The final data collection decision required is for which geographical features the data will be totaled and then mapped. The Census Bureau is responsible for protecting the privacy of everyone who completes their questionnaires. That will ultimately limit the level of detail for which data are available. Census "geographies" range from totals and averages for the entire nation to those for counties, municipalities (which the Census calls "county subdivisions," census tracts, block groups and blocks. At some level in that hierarchy it will become too easy to find a situation in which only a few people identify with such a detailed category. In the case of the Ancestry data, there are sufficient numbers for the Census to release the data for counties. However, if we select the "county subdivisions" level of detail and identify Pennsylvania as the state within which we want to collect the data, we do not get a complete set of all the municipalities in the state. Instead, only six cities and one suburban Philadelphia township have sufficient numbers for the data to be viewable. Thus, county-level data are the best we can do for a complete map of Pennsylvania.
The Pennsylvania German populations of Pennsylvania counties makes for a pair of interesting maps. In the first map, a conventional choropleth map, the first thing to remember is that the data must be "normalized" to create a percentage or density variable. The easiest way to accomplish that is to divide the total number of Pennsylvania Germans by the total population of each county. Here is the map that is created.
The pattern that appears shows a strong concentration of Pennsylvania Germans in the central of the state. See the discussion below the next map for an explanation.

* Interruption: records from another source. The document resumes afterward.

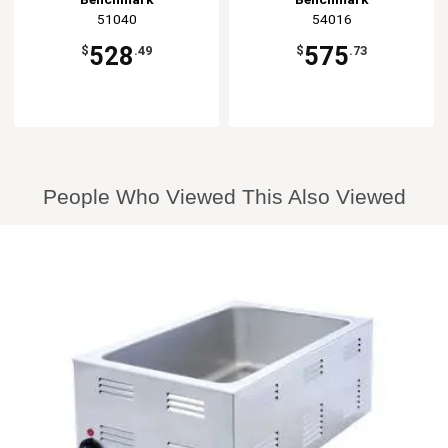
51040
54016
528
575
$
.49
$
.73
People Who Viewed This Also Viewed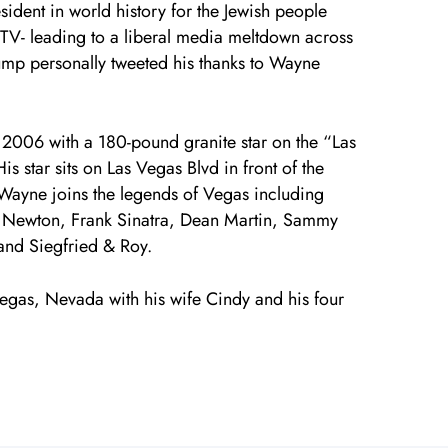
sident in world history for the Jewish people
 TV- leading to a liberal media meltdown across
rump personally tweeted his thanks to Wayne
2006 with a 180-pound granite star on the “Las
s star sits on Las Vegas Blvd in front of the
 Wayne joins the legends of Vegas including
e Newton, Frank Sinatra, Dean Martin, Sammy
 and Siegfried & Roy.
egas, Nevada with his wife Cindy and his four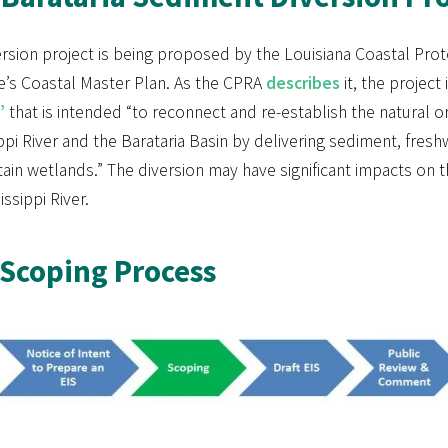
rsion project is being proposed by the Louisiana Coastal Prot
e’s Coastal Master Plan. As the CPRA
describes
it, the project 
”
that is intended “to reconnect and re-establish the natural 
ppi River and the Barataria Basin by delivering sediment, fres
tain wetlands.” The diversion may have significant impacts o
issippi River.
Scoping Process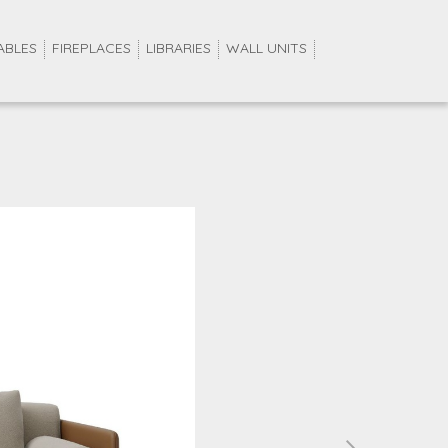
ABLES
FIREPLACES
LIBRARIES
WALL UNITS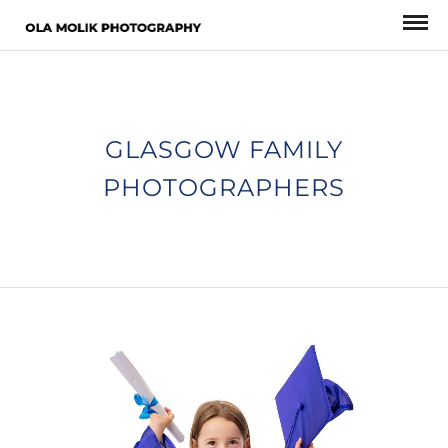
GLASGOW FAMILY
PHOTOGRAPHERS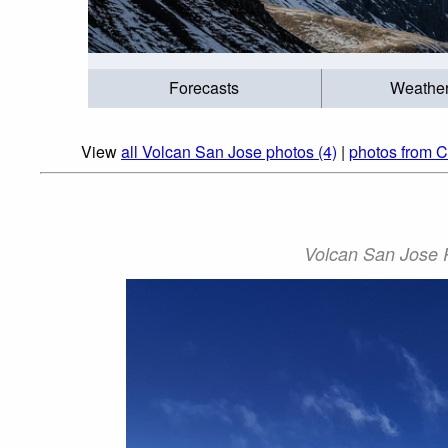
Forecasts
Weathe
View
all Volcan San Jose photos (4)
|
photos from C
Volcan San Jose P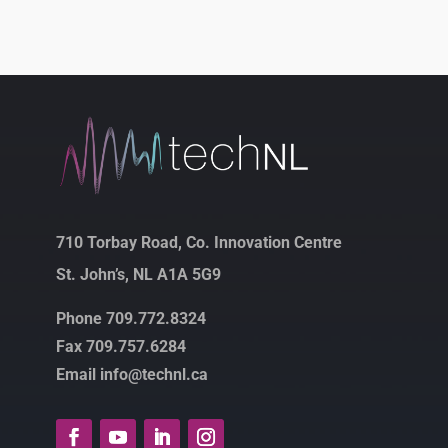
710 Torbay Road, Co. Innovation Centre
St. John’s, NL A1A 5G9
Phone 709.772.8324
Fax 709.757.6284
Email info@technl.ca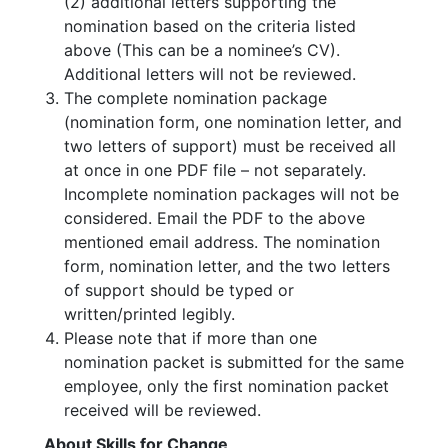
(2) additional letters supporting the
nomination based on the criteria listed
above (This can be a nominee’s CV).
Additional letters will not be reviewed.
The complete nomination package
(nomination form, one nomination letter, and
two letters of support) must be received all
at once in one PDF file – not separately.
Incomplete nomination packages will not be
considered. Email the PDF to the above
mentioned email address. The nomination
form, nomination letter, and the two letters
of support should be typed or
written/printed legibly.
Please note that if more than one
nomination packet is submitted for the same
employee, only the first nomination packet
received will be reviewed.
About Skills for Change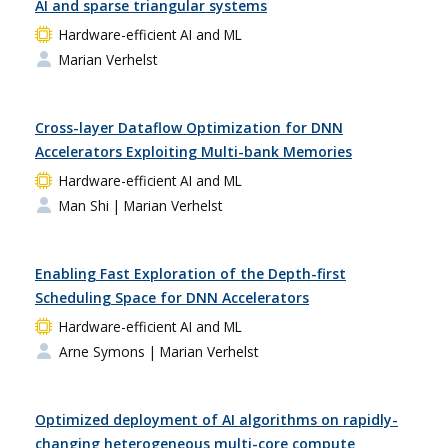
AI and sparse triangular systems
Hardware-efficient AI and ML
Marian Verhelst
Cross-layer Dataflow Optimization for DNN
Accelerators Exploiting Multi-bank Memories
Hardware-efficient AI and ML
Man Shi
| Marian Verhelst
Enabling Fast Exploration of the Depth-first
Scheduling Space for DNN Accelerators
Hardware-efficient AI and ML
Arne Symons
| Marian Verhelst
Optimized deployment of AI algorithms on rapidly-
changing heterogeneous multi-core compute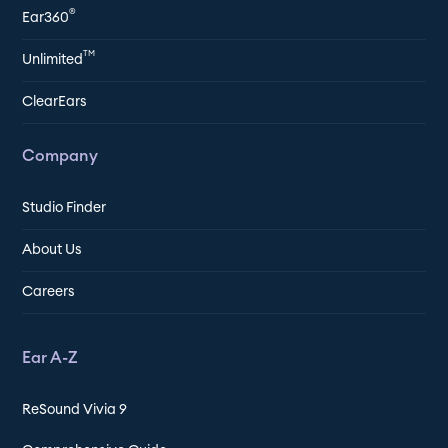
®
Ear360
TM
Unlimited
ClearEars
Company
Studio Finder
About Us
Careers
Ear A-Z
ReSound Vivia 9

However, if the same data are mapped as counts a very different pattern will appear. Remember that count data should not be mapped using choropleth symbology. The best options available are the dot map or the graduated symbols map (again, cartograms could be used but are a bit too obscure for most audiences). Either the dot map or graduated symbols map is equally valid, but since we want to compare the magnitudes of those counts, I chose to use the graduated symbols map. Further, for the same reason, I settled on showing the data at the quantitative level of measurement by displaying the data on a proportional symbols version of the graduated symbols map. Here is the map:
Notice how it gives such a different impression of where the Pennsylvania Germans are concentrated in Pennsylvania. The more eastern counties are where the Pennsylvania Germans first settled all the way back in the early 1700s. Significant numbers came, to the point where there are many German place names and feature names on the topographic maps of the region. The numbers were also significant enough that their descendants and German immigrants who came later had to move on into those parts of central Pennsylvania where there was less fertile soil, but also less competition for the land. Later waves of immigrants created some of the larger cities in Pennsylvania, like Reading, Allentown, Bethlehem, Lancaster and York. Those immigrants diluted the percentages the Germans had, but not the total numbers. On the other hand, those percentages in more central areas of Pennsylvania were not diluted nearly as much.